The thing you have to wrap your brain around with Barnes is he is an NBA talent who has been great, phenomenal really at times, yet fails to live up to expectations because people want more from him.

More has yet to come, though, not for lack of trying.

If fact, the uglier things got against Ohio the more Barnes doubled down on himself. I do not know if I admire this trait or not, though, I lean toward admiration. He kept shooting—fade-away jumpers, driving runners, 3-pointers, crazy shots, easy shots, lots and lots of shots despite limited to almost zero success.

He airballed a 3-pointer at a critical juncture.

Nor were his shooting woes his biggest flaw. He had five turnovers, his biggest coming on the final play of regulation. The score was tied. Carolina was going for the win, and Ohio almost got it.

The play call was for Barnes was a clear out, get the clock down to six seconds or so then make a play. It was a disaster from the moment he started moving, the ball being knocked from his hands and into Bobcats guard D.J. Cooper’s. He just barely missed on a half-court heave for the win.

“He was 3 for 16, I think, and I was the one dumb enough to put the ball in the guy’s hands at the end of regulation,” Williams said, at his self-deprecating best, “because I felt like he could make a play.”

He was right. It was horribly dumb.

“If I had it to do over again, I’d put it in his hands again,” Williams said. “He is willing to try to make plays. Three for 16, and he’s still willing to try to make plays.”

Not everybody appreciates this about Barnes. Afterward, he was being called selfish and overrated, with former Kentucky great Rex Chapman tweeting he had no heart. His defenders were talking about his tattered confidence, how Williams has screwed him up and how coming to Carolina was a big mistake.

North Carolina seems to have a Harrison Barnes problem, unless of course you talk to Harrison Barnes.

I stood in front of this guy for 10 minutes in the post game locker room talking about his awful game and his mild redemption in overtime and why so many view him as a disappointment and how he views himself and mainly why even on his worst day he never stops shooting.

If he was crazy mad, he has an awesome poker face.

And if his confidence is in tatters, well, actually that is just simply not possible.

“I didn’t know numbers. Obviously, it was some terrible percentage,” he admitted, “but you got to make plays no matter. You got to keep playing.”

This seems really hard, what with confidence being such a big part of shooting and in a game when many players play scared, play not to screw up, play not to be a goat.

“For 99 percent of the basketball players, it is extremely hard,” Marshall said afterward. “When you have a player as special as him, you always believe that shot is going in and I think he feels the same way. Big-time players step up and make big-time plays in big-time games and that is what he did.”

I do not know if this is about Barnes being special or big-time. It seems more about how he is wired, which is not to get freaked out when things are going terribly wrong.

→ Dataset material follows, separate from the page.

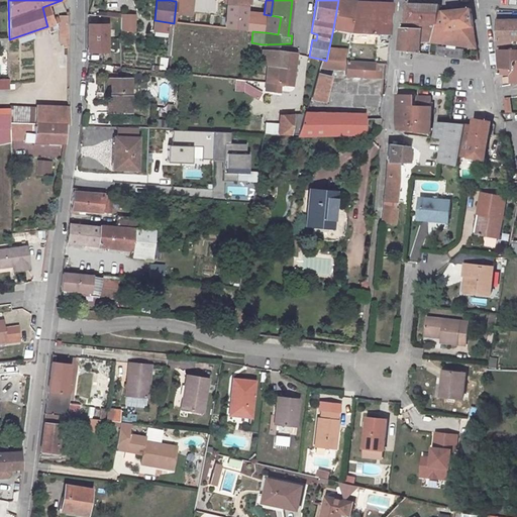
[(337,0),(338,0),(333,28),(352,31),(357,2),(345,0),(337,0)]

This makes him crucial on Sunday.

The chances of Marshall’s wrist being capable of playing seem small. He could barely clap on the bench Friday. “There was a couple of times when I got up and went to do it and I was like ‘Aaah, that kind of hurts,’” Marshall admitted. This is not to say he will not try, probably will, just that he is not likely to be a savior. And North Carolina has almost zero chance of beating Kansas and advancing to The Final Four if Marshall’s wrist stays injured and if the Tar Heels play like they did against Ohio and if Barnes is that embarrassingly awful yet again.

Yes, by all means, freak out.

Just know Harrison Barnes is not, and he believes that more everybody is waiting for is coming. Possibly Sunday. I tend to agree.